Denúncia do preconceito racial na sociedade maranhense e da corrupção do clero, o livro irritou os comprovincianos de Aluísio a ponto de o escritor resolver mudar-se para a Corte, onde faria sucesso. Encontra-se atualmente em domínio público de acordo com as leis autorais do Brasil.
Prólogo
Era um dia abafadiço e aborrecido. A pobre cidade de São Luís do Maranhão parecia entorpecida
pelo calor. Quase que se não podia sair à rua: as pedras escaldavam; as vidraças e os lampiões faiscavam
ao sol como enormes diamantes, as paredes tinham reverberações de prata polida; as folhas das árvores
nem se mexiam; as carroças d’água passavam ruidosamente a todo o instante, abalando os prédios; e os
aguadeiros, em mangas de camisa e pernas arregaçadas, invadiam sem-cerimônia as casas para encher
as banheiras e os potes. Em certos pontos não se encontrava viva alma na rua; tudo estava concentrado,
adormecido; só os pretos faziam as compras para o jantar ou andavam no ganho.

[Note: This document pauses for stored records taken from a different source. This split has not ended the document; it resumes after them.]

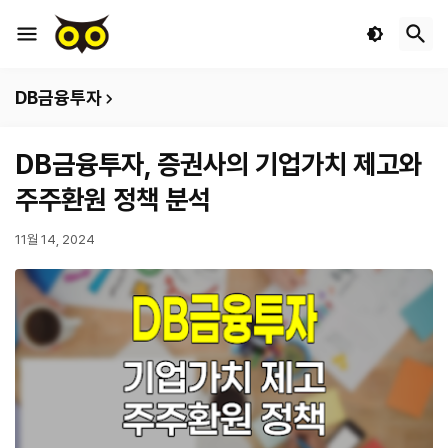
DB금융투자
DB금융투자, 증권사의 기업가치 제고와
주주환원 정책 분석
11월 14, 2024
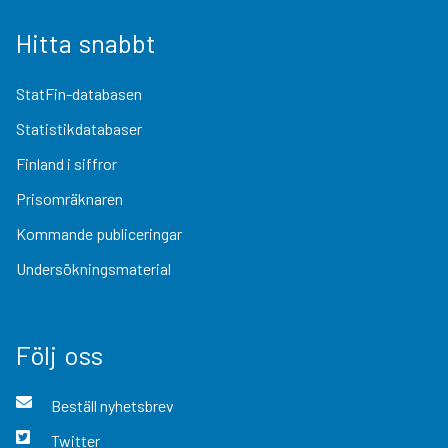
Hitta snabbt
StatFin-databasen
Statistikdatabaser
Finland i siffror
Prisomräknaren
Kommande publiceringar
Undersökningsmaterial
Följ oss
Beställ nyhetsbrev
Twitter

A Praça da Alegria apresentava um ar fúnebre. De um casebre miserável, de porta e janela,
ouviam-se gemer os armadores enferrujados de uma rede e uma voz tísica e aflautada, de mulher,
cantar em falsete a “gentil Carolina era bela”; do outro lado da praça, uma preta velha, vergada por
imenso tabuleiro de madeira, sujo, seboso, cheio de sangue e coberto por uma nuvem de moscas,
apregoava em tom muito arrastado e melancólico: “Fígado, rins e coração!’’ Era uma vendedeira de
fatos de boi. As crianças nuas, com as perninhas tortas pelo costume de cavalgar as ilhargas maternas,
as cabeças avermelhadas pelo sol, a pele crestada os ventrezinhos amarelentos e crescidos, corriam e
guinchavam, empinando papagaios de papel. Um ou outro branco, levado pela necessidade de sair,
atravessava a rua, suado, vermelho, afogueado, à sombra de um enorme chapéu-de-sol.